Today has been on the horrible side. It's been one month now since Millie died. I have no idea how a month has gone by. I feel like I've been running as fast as I can away from March 4th, knowing that I definitely won't feel better until I get to the future, so I'm going there in a hurry.
It still doesn't seem real. It just seems like I've been transported to another possible world where water is twater (for the philosophers out there) and I am the momma of a 5-month old lab-mix instead of the momma/soul mate of a 9-year old pug-with-special-needs. I can't believe how much of my identity consists of being Millie's momma. I know I've said this at least a hundred times in the last month, but everything is so different now. When I think back about the moment I heard that Millie was gone, it is the memory of a bomb blast. As I remember it, my hair was blown back by the rushing bomb wind, and my skin was melted off by the bomb-radiation.

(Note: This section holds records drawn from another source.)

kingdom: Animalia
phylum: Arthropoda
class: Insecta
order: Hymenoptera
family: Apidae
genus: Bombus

I can see that somehow I've made a future for myself, but it's nothing I recognize. "My world's the surface of the moon, my heart's down in a diamond mine." (Mike Doughty)

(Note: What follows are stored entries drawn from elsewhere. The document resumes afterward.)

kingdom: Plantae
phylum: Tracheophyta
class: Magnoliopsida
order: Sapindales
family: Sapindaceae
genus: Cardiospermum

It seems too real. From what I've been reading, many people feel a presence of their pet when he/she dies. Jesus Effing Christ I wish I felt that way. Instead, Millie's absence colors every perception I have. Where's-Millie?-colored-glasses instead of rose-colored-glasses. I think this is largely because I was very aware of how meaningful and important Millie was to me and how much joy she brought me every day. I often marveled about how that much intensity, that much silly sweetness, that much L O V E could be packed into such a tiny bundle. I can honestly say that I did not take her and our love for granted. That's good, I know, but nothing is really very good.